J: And to me, when I think about this, I think of this and a really great way is to brainstorm different ways that you can offer support that enhances some of those what we would call macro level programs that are out there.

K: Yeah, great point. So in terms of education, we know that there are programs that offer financial support for tuition. But then when you brainstorm around that, you think about a teen on their own embarking into the world of higher education. What else could they need? Maybe they need support purchasing books or a gas card to get to class. A study buddy. Can you help with that? We could offer child care so that they can participate in person at classes and maybe we help make sure they have good WiFi access. It’s these simple things that all together support education.

J: Right. And those might seem obvious for some of us, but then something else is networking opportunities. I mean, these teens unfortunately don’t have social capital. They don’t have circles of family, friends, or maybe professionals in their life to help make those introductions and open doors and help them find jobs. We know that networking is key. So maybe you can share your network with some of these youth, your banker, your mechanic, your doctor. Help give them a network to build from.

K: Yeah, definitely. That’s a part of yourself that you can share with them.

J: Exactly. Almost serve as a pseudo mentor in some way. And that really is one of the best ways to help our teens that are aging out of foster care be that mentor and a role model. There are so many skills that they need to learn as they move into adulthood. We all had to learn these things. And many of them may not have been modeled in a healthy way, unfortunately, by the adults that were in their lives, but communication skills and conflict resolution, helping them establish credit or just how to act in the workplace, like what’s the proper etiquette?
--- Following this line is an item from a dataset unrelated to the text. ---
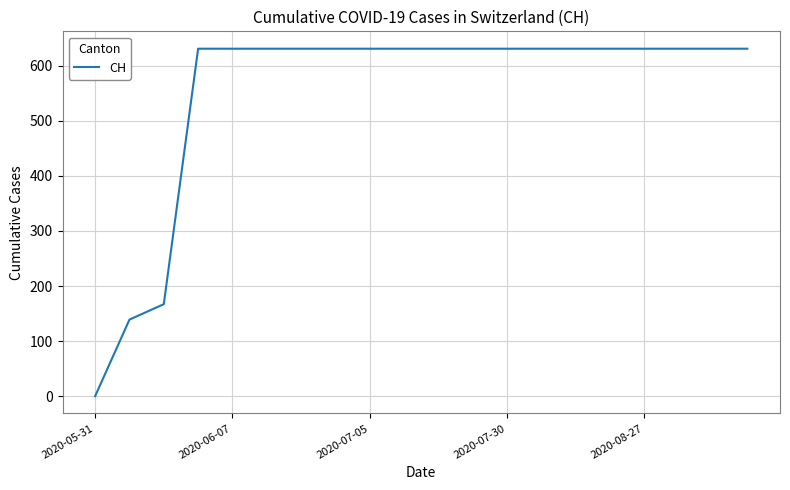

What is the maximum value shown in the chart?

631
K: Right. Which is hard to learn if you’re not seeing it modeled in front of you. And it seems like as we’re talking, it’s sort of the soft skills that we can help with as individuals. Because you think of an employment program, it could help someone find a job, but how is that teenager going to keep that job? Is someone encouraging them to get along with their coworkers? To be on time, to ask for a raise in the appropriate way. It’s all this stuff that comes along with a job that if you don’t have adults to call for help or advice, you don’t know what to do.

J: That’s just so true. And there is just so much that each of us need to learn as we transition into adulthood. And this is, like I said, I have a soft spot for these teens, because I hate that there are teens navigating life without being able to have that stable adult modeling the things that they need to learn to be successful.

K: I agree. And that brings us back to Axel. He’s not quite 18, but when he turns 18 he will join the Fostering Futures program which will allow him to continue receiving support from DSS over the next few years. Until then, he is learning so much from his foster mom. She has been working with him on budgeting and other independent living skills. All the while, his CASA has been working with him on his career goals. Axle’s current goals are the find a job, get his driver’s license, and save up to buy a car.

J:Seeing Axle set goals shows me that his needs are being met in the present, so much so that he’s already planning for his future. Teens like Axle benefit so much from having an adult to call, someone they know if rooting for them.

K: Definitely. They just don’t have any kind of security net.

J: Things will go wrong. We’ve all made mistakes and needed help. These kids are in a situation, through no fault of their own, where they don’t have family or consistent adults in their life to just be there for them. There isn’t a fall-back plan for them as they go into adulthood.

K: They don’t have someone to call for a little extra cash, for a little advice. They don’t have a home to go home to when things are tough and they need a little encouragement.

J: They don’t have a soft place to land.

K: Oh, yes. That really sums it up. Let’s make that our call to action. Listener, be a soft place to land.